The Lean Man gave a laugh—a laugh with little surety in it. "Thou'rt a maid, Robert, to fall soft at such a baby-tale as that," he sneered.
"Yet you have heard of the Dog, sir, and now and then you own to a half belief in him," said Robert, meeting the other's glance fairly. "We have had proof of it aforetime, and—see the woman yonder," he broke off, "moving at us from the corner of the lane. What ails her?"

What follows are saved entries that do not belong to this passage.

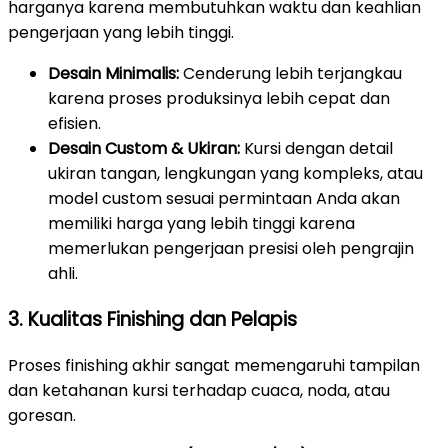
harganya karena membutuhkan waktu dan keahlian
pengerjaan yang lebih tinggi.
Desain Minimalis:
Cenderung lebih terjangkau
karena proses produksinya lebih cepat dan
efisien.
Desain Custom & Ukiran:
Kursi dengan detail
ukiran tangan, lengkungan yang kompleks, atau
model custom sesuai permintaan Anda akan
memiliki harga yang lebih tinggi karena
memerlukan pengerjaan presisi oleh pengrajin
ahli.
3. Kualitas Finishing dan Pelapis
Proses finishing akhir sangat memengaruhi tampilan
dan ketahanan kursi terhadap cuaca, noda, atau
goresan.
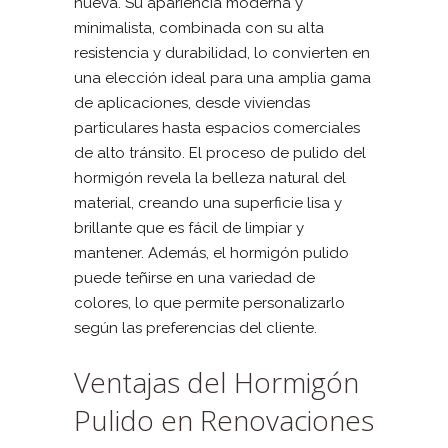
nueva. Su apariencia moderna y
minimalista, combinada con su alta
resistencia y durabilidad, lo convierten en
una elección ideal para una amplia gama
de aplicaciones, desde viviendas
particulares hasta espacios comerciales
de alto tránsito. El proceso de pulido del
hormigón revela la belleza natural del
material, creando una superficie lisa y
brillante que es fácil de limpiar y
mantener. Además, el hormigón pulido
puede teñirse en una variedad de
colores, lo que permite personalizarlo
según las preferencias del cliente.
Ventajas del Hormigón
Pulido en Renovaciones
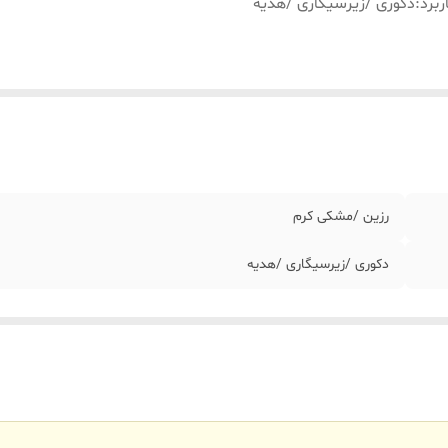
ربرد
:
دکوری /زیرسیگاری /هدیه
رزین /مشکی کرم
دکوری /زیرسیگاری /هدیه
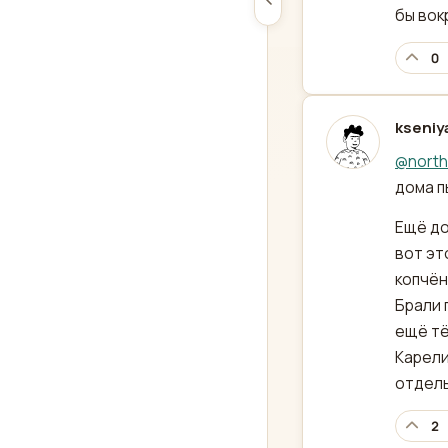
бы вок
0
kseniy
отред
@
north
дома п
Ещё до
вот эт
копчён
Брали 
ещё тё
Карели
отдель
2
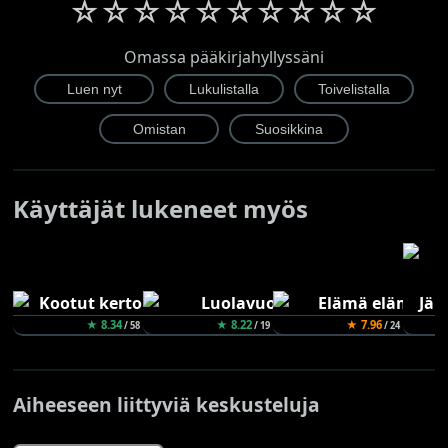
☆
☆
☆
☆
☆
☆
☆
☆
☆
☆
Omassa pääkirjahyllyssäni
Käyttäjät lukeneet myös
★ 8.34
★ 8.22
★ 7.96
/ 58
/ 19
/ 24
Aiheeseen liittyviä keskusteluja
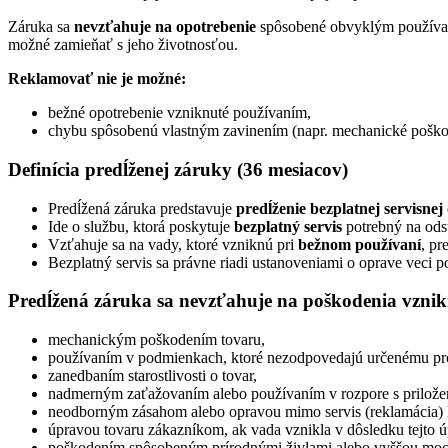
Záruka sa
nevzťahuje na opotrebenie
spôsobené obvyklým používan
možné zamieňať s jeho životnosťou.
Reklamovať nie je možné:
bežné opotrebenie vzniknuté používaním,
chybu spôsobenú vlastným zavinením (napr. mechanické poško
Definícia predĺženej záruky (36 mesiacov)
Predĺžená záruka predstavuje
predĺženie bezplatnej servisnej
Ide o službu, ktorá poskytuje
bezplatný servis
potrebný na ods
Vzťahuje sa na vady, ktoré vzniknú pri
bežnom používaní
, pr
Bezplatný servis sa právne riadi ustanoveniami o oprave veci 
Predĺžená záruka sa nevzťahuje na poškodenia vznik
mechanickým poškodením tovaru,
používaním v podmienkach, ktoré nezodpovedajú určenému pros
zanedbaním starostlivosti o tovar,
nadmerným zaťažovaním alebo používaním v rozpore s prilož
neodborným zásahom alebo opravou mimo servis (reklamáci
úpravou tovaru zákazníkom, ak vada vznikla v dôsledku tejto ú
poškodením spôsobeným prírodnými živlami alebo vyššou moc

They had passed the Bull tavern and were nearing the spot where the lane that led to Witherlee's cottage ran into the Ling Crag highway. The Lean Man turning his head impatiently as Robert spoke and following the direction of his finger, saw that the Sexton's wife was standing at the roadside. Nanny was looking through and through him, and the smile on her dry old lips was scarcely one of welcome. At another time Nicholas would have paid no heed to her; but to-day a small thing had power to touch his spleen, and he pulled up sharp in the middle of the roadway.
"I'm called Nicholas Ratcliffe, woman, as perchance thou hast forgotten," he said, leaning toward her and half lifting his hairy fist; "and when I see folk mocking me, I am prone to ask them why."